Ordem de trabalho A.
Responda às perguntas seguintes com base no texto sobre futebol no cinema e nos livros:
(i) Por quantos países passam os quatro amigos do documentário «Pelada»?
(ii) Em que cidade são interrompidos os sorrisos e a harmonia?
(iii) O que reúne a obra «À sombra das chuteiras imortais»?
Ordem de trabalho B. Liste todos os nomes que o texto sobre futebol no cinema e nos livros indica logo a seguir ao título «Pelada».
Ordem de trabalho C. Continue o texto sobre futebol no cinema e nos livros a partir da última frase apresentada.

Texto do exercício.
::::

SLOW MOTION:
«PELADA», de Luke Boughen, Gwendolyn Oxenham, Ryan White e Rebekah Fergusson. Quatro amigos, 25 países, uma bola de futebol. Qualquer desculpa é boa para jogar futebol. No pátio principal de uma prisão boliviana, numa antiga lixeira no Quénia, num quartel de bombeiros em Teerão.
O desiderato é sempre o mesmo: encontrar o prazer através de uma Pelada. As aventuras sucedem-se a um ritmo alucinante. Viagens, encontros, conversas e a bola a saltitar no mais improvável dos sítios.
Os sorrisos e a harmonia só são interrompidos em Jerusalém. A cena é fortíssima. Durante a tarde o campo é ocupado por judeus, à noite joga lá um grupo de árabes. Até ao dia em que se encontram.
«Sentíamos a pressão no ar. Eles odiavam-se», confessa um dos quatro protagonistas do documentário. «Jogaram uns contra os outros, mas aquilo era mais do que futebol. Não houve problemas, apesar da tensão insuportável. Filmámos tudo».
O produto final é notável, arrebatador. A banda sonora arrasta-nos para cada um dos cenários. Somos o menino no Quénia, o presidiário boliviano, o bombeiro iraniano. Adoramos jogar à bola.
PS: «DJANGO UNCHAINED», de Quentin Tarantino. Sou suspeito. Para mim Tarantino é, com David Fincher, o mestre de cerimónias do cinema moderno. O non sense apropriado, a banda sonora imaculada, os diálogos furtivos, as personagens que se agarram a nós. Um triunfo.
VIRAR A PÁGINA:
«À SOMBRA DAS CHUTEIRAS IMORTAIS - Nélson Rodrigues». Coletânea de crónicas do mestre brasileiro. Isto, por si só, bastaria para tornar a obra urgentemente obrigatória. É uma raridade. Nélson Rodrigues delicia-nos a cada palavra, a cada frase sentenciada, a cada ideia formulada sobre o jogo.
Uma das minhas passagens favoritas é a definição do complexo de vira-latas, o estado de espírito do povo brasileiro anterior à conquista do primeiro Mundial. Corrosivo, bem humorado, truculento, genial.

::::

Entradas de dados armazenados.
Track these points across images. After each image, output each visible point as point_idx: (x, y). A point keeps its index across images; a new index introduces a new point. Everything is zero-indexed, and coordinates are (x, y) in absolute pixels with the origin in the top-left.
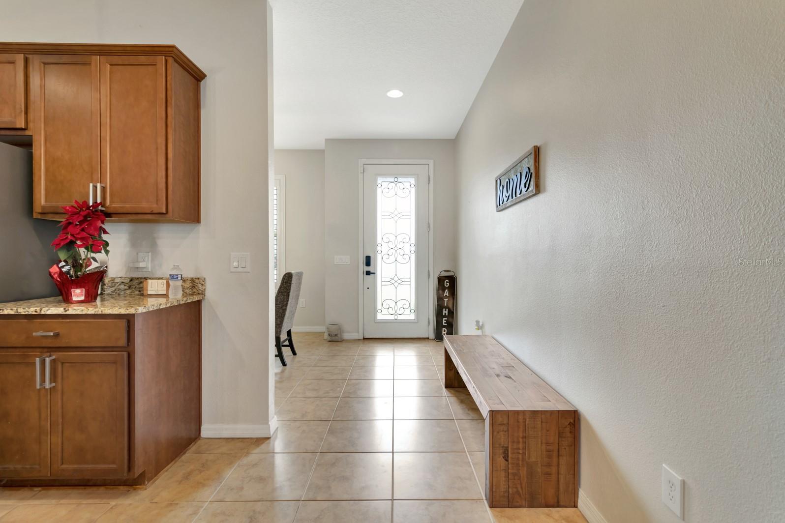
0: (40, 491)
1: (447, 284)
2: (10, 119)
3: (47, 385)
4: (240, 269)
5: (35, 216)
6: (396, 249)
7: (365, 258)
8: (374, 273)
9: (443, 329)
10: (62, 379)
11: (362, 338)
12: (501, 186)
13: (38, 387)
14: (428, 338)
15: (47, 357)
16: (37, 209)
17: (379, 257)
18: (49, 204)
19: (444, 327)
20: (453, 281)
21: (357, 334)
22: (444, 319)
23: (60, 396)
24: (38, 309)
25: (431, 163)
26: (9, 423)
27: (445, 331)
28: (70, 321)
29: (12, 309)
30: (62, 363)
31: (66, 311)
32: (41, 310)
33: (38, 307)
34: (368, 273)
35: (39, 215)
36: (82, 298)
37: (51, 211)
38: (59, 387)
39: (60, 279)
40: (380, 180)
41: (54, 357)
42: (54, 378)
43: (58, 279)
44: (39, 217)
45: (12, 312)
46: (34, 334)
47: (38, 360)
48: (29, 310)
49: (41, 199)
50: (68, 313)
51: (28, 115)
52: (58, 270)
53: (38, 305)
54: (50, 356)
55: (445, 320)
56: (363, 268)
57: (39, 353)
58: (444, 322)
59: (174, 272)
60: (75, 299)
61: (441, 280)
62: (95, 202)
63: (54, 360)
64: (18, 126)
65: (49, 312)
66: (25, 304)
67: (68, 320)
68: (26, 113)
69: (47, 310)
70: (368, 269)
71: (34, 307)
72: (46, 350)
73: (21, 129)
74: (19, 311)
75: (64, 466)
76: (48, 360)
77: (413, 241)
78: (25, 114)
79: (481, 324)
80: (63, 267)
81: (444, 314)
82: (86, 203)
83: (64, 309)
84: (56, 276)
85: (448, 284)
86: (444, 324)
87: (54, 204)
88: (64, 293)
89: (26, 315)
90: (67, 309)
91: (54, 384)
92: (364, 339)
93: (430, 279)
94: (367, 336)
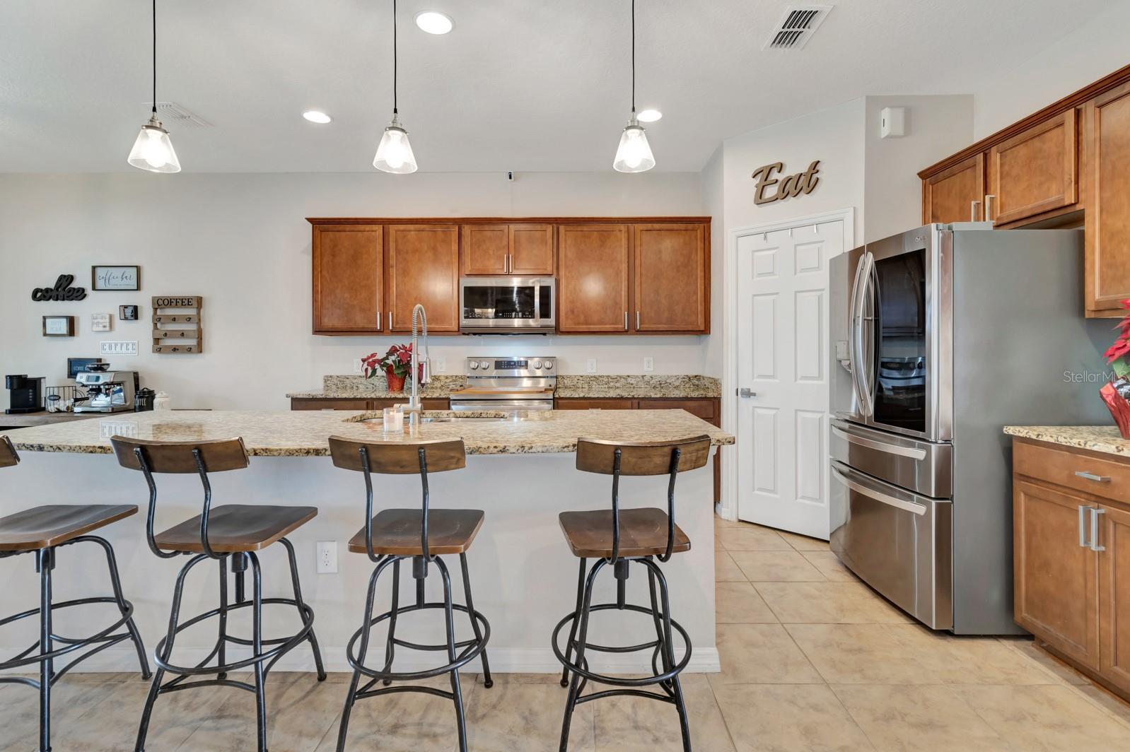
0: (1089, 685)
2: (1057, 196)
3: (1093, 545)
5: (1087, 315)
10: (1115, 544)
13: (1082, 544)
15: (1093, 508)
16: (1090, 305)
18: (1105, 298)
23: (1111, 568)
24: (1082, 442)
26: (1050, 575)
28: (1124, 467)
29: (1051, 437)
30: (1115, 524)
31: (1119, 451)
32: (1085, 444)
33: (1082, 438)
35: (1093, 313)
37: (1107, 306)
38: (1111, 555)
39: (1116, 404)
41: (1102, 511)
42: (1102, 539)
43: (1113, 404)
44: (1093, 316)
45: (1052, 440)
46: (1076, 473)
47: (1081, 508)
48: (1071, 441)
49: (1095, 292)
50: (1121, 454)
51: (1080, 184)
52: (1112, 391)
53: (1085, 435)
54: (1098, 508)
57: (1083, 500)
63: (1104, 515)
64: (1067, 202)
65: (1095, 448)
66: (1069, 431)
67: (1123, 465)
68: (1077, 182)
69: (1094, 445)
71: (1077, 438)
72: (1093, 498)
73: (1072, 205)
74: (1060, 439)
75: (1117, 669)
76: (1094, 513)
78: (1075, 184)
80: (1121, 386)
83: (1117, 448)
84: (1109, 399)
87: (1112, 297)
88: (1121, 424)
89: (1067, 446)
90: (1120, 448)
91: (1103, 548)
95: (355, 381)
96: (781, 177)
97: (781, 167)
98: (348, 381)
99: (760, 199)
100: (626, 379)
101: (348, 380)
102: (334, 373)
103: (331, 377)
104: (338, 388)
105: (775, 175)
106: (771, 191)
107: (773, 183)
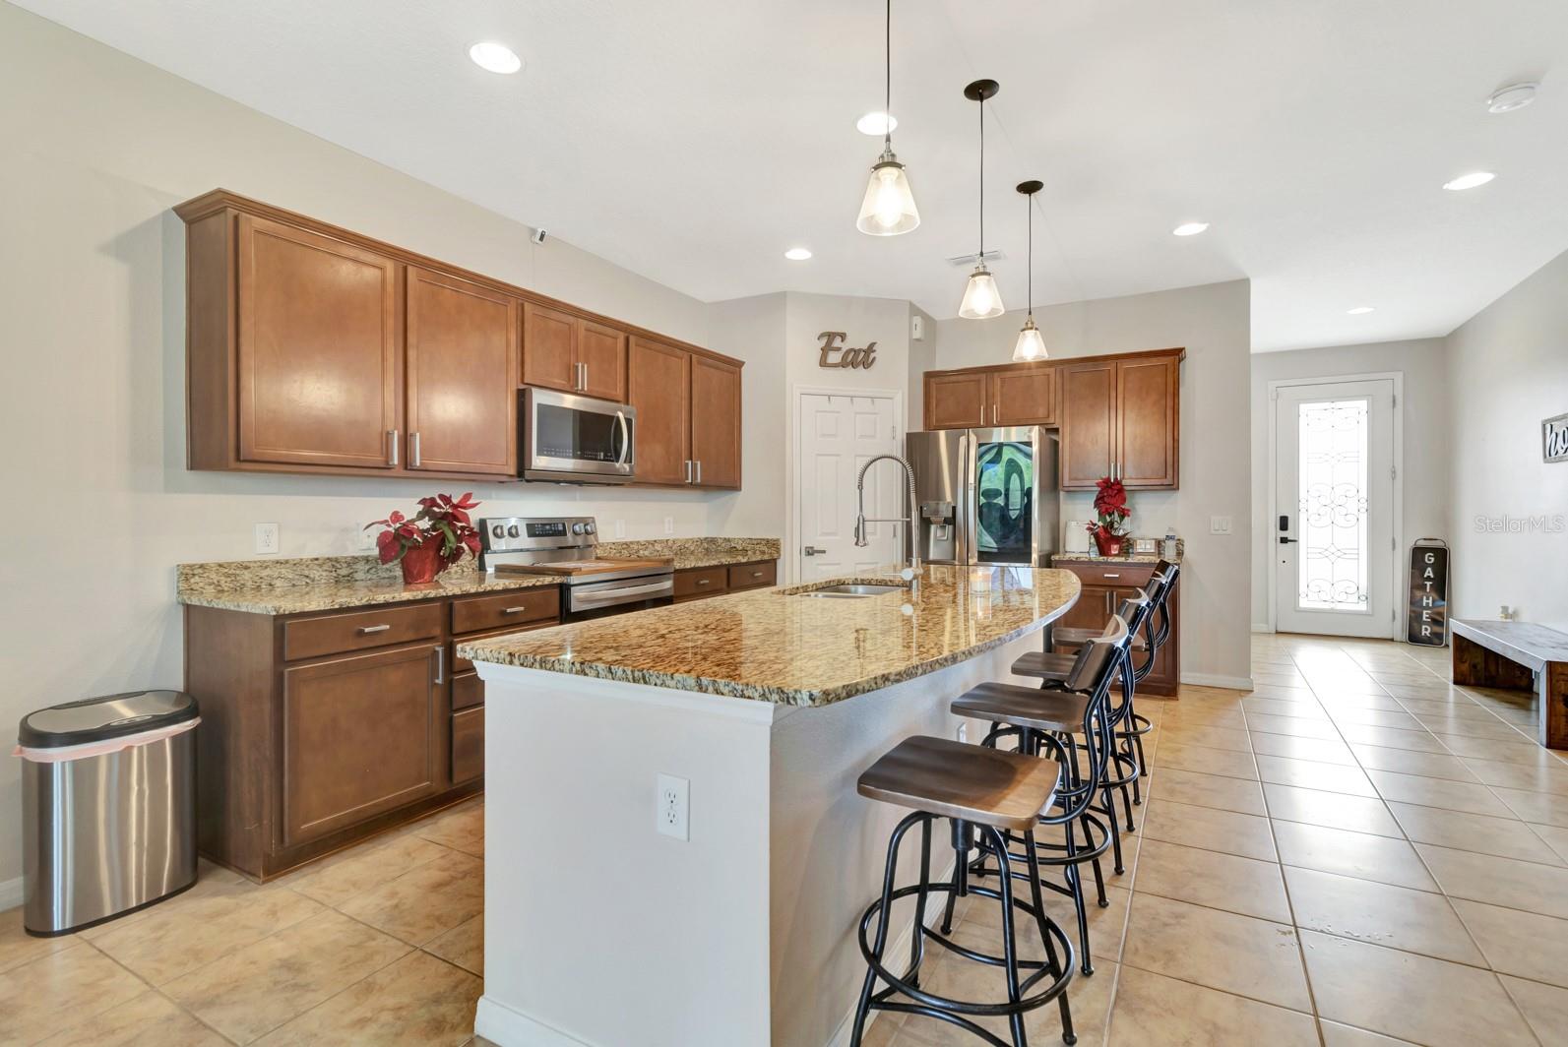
1: (1429, 558)
2: (1044, 416)
4: (1220, 532)
6: (1333, 506)
7: (1278, 519)
8: (1295, 541)
9: (1424, 627)
11: (1274, 631)
12: (1554, 435)
14: (1392, 640)
17: (1303, 517)
19: (1426, 623)
20: (1442, 556)
21: (1264, 625)
22: (1425, 612)
25: (1399, 377)
27: (1426, 630)
34: (1284, 540)
36: (1117, 552)
39: (1104, 537)
40: (1304, 408)
49: (1065, 476)
54: (1113, 592)
55: (1427, 614)
56: (1274, 532)
58: (1425, 616)
59: (1171, 534)
60: (1113, 552)
61: (1418, 552)
62: (1116, 479)
63: (1117, 595)
64: (1050, 421)
67: (1125, 567)
70: (1284, 534)
77: (1364, 493)
79: (1510, 611)
81: (1424, 605)
82: (1109, 479)
85: (1433, 559)
86: (1424, 619)
88: (1105, 548)
92: (1277, 632)
93: (1396, 550)
94: (1279, 630)
95: (264, 573)
96: (845, 346)
97: (843, 336)
98: (247, 575)
99: (823, 363)
100: (653, 545)
101: (246, 572)
102: (210, 557)
103: (201, 566)
104: (223, 591)
105: (837, 343)
106: (834, 357)
107: (839, 349)
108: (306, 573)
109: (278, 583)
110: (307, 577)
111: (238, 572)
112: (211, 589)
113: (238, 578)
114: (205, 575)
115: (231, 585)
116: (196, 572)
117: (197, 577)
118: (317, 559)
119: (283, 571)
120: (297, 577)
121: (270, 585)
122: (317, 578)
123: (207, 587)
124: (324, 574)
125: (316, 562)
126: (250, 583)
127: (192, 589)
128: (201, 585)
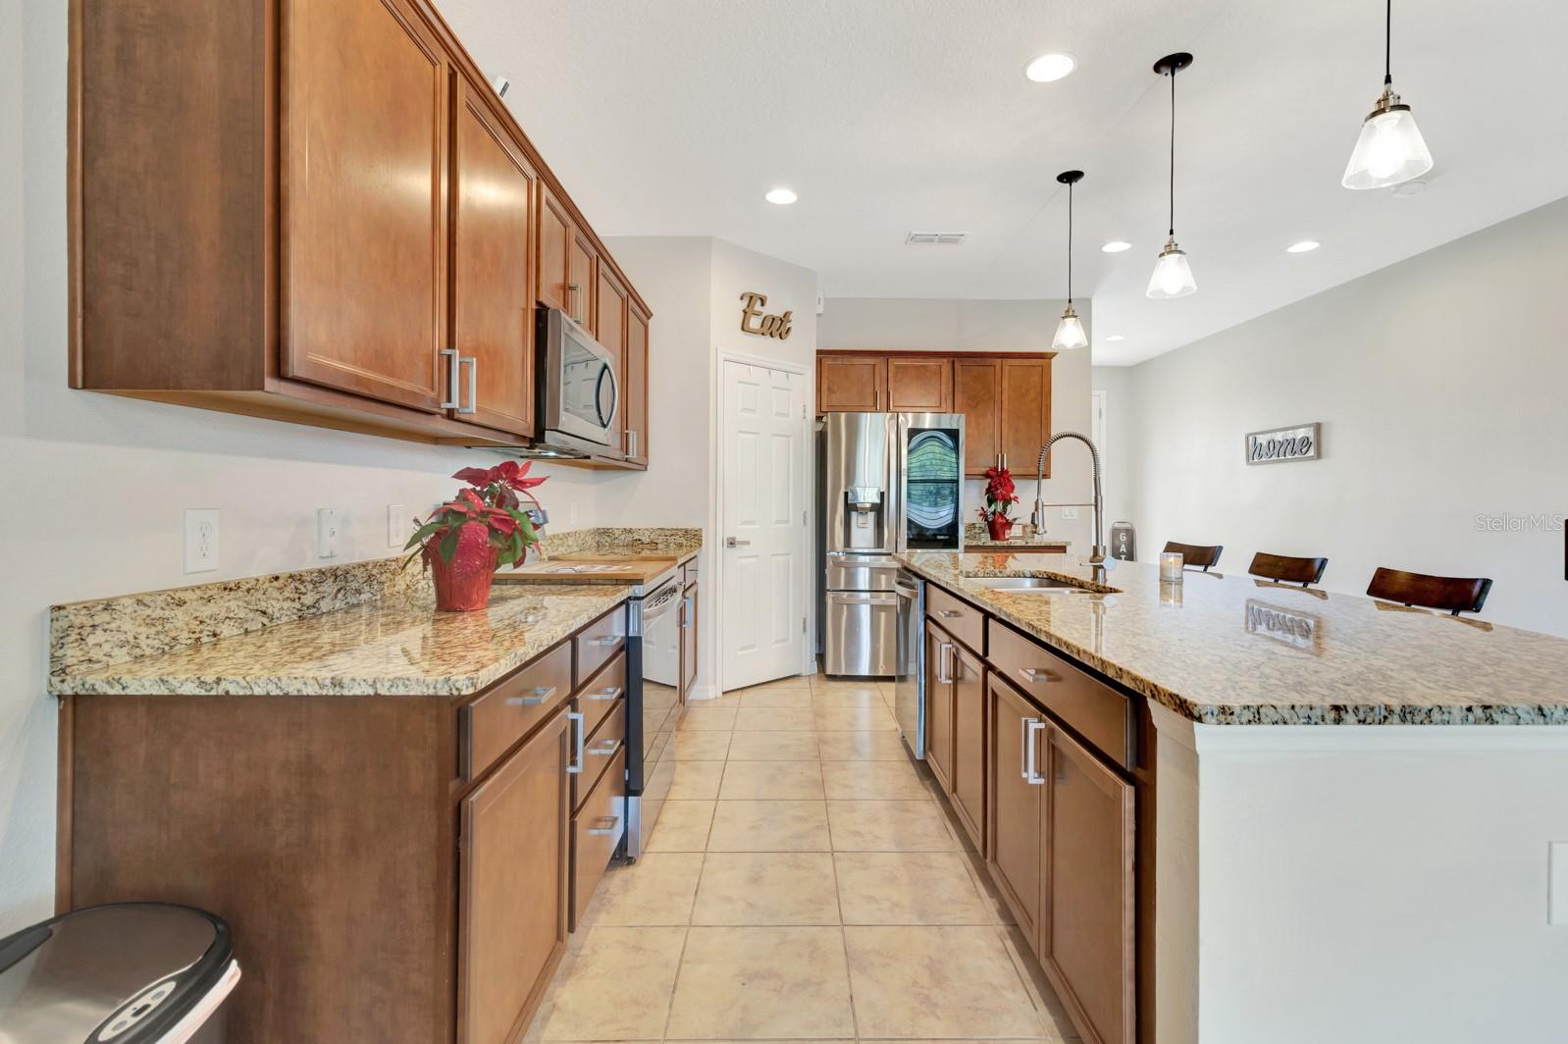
95: (206, 611)
96: (764, 312)
97: (763, 300)
99: (744, 328)
101: (179, 611)
102: (123, 584)
104: (142, 657)
105: (757, 306)
106: (754, 323)
107: (758, 314)
108: (263, 606)
109: (226, 630)
110: (264, 613)
111: (167, 613)
112: (121, 656)
113: (167, 626)
114: (113, 626)
115: (157, 644)
116: (97, 620)
117: (99, 632)
118: (277, 578)
119: (233, 605)
120: (251, 615)
121: (215, 635)
122: (277, 615)
123: (116, 651)
124: (286, 605)
125: (276, 584)
126: (185, 635)
127: (90, 661)
128: (106, 648)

::::

Resultado A.
(i) Por 25 países.
(ii) Em Jerusalém.
(iii) Reúne crónicas do mestre brasileiro Nélson Rodrigues.

Resultado B. Luke Boughen, Gwendolyn Oxenham, Ryan White e Rebekah Fergusson.

Resultado C.
E tudo começa assim:
«Corria o ano de 1911. Vejam vocês: 1911! O bigode do kaiser estava, então, em plena vigência; Mata-Hari, com um seio só, ateava paixões e suicídios; e as mulheres, aqui e alhures, usavam umas ancas imensas e intransportáveis.
Aliás, diga-se de passagem: é impossível não ter uma funda nostalgia dos quadris anteriores à Primeira Grande Guerra. Uma menina de catorze anos para atravessar uma porta tinha que se pôr de perfil. Convenhamos: grande época! grande época!»
SOUNDCHECK:
«THE REFEREE'S ALPHABET», dos Half Man Half Biscuit. Caros árbitros, hoje penso em vocês e dedico-vos esta música. É para vós. Ouçam a letra com atenção e sorriam. Nem todos passam os dias a amaldiçoar-vos.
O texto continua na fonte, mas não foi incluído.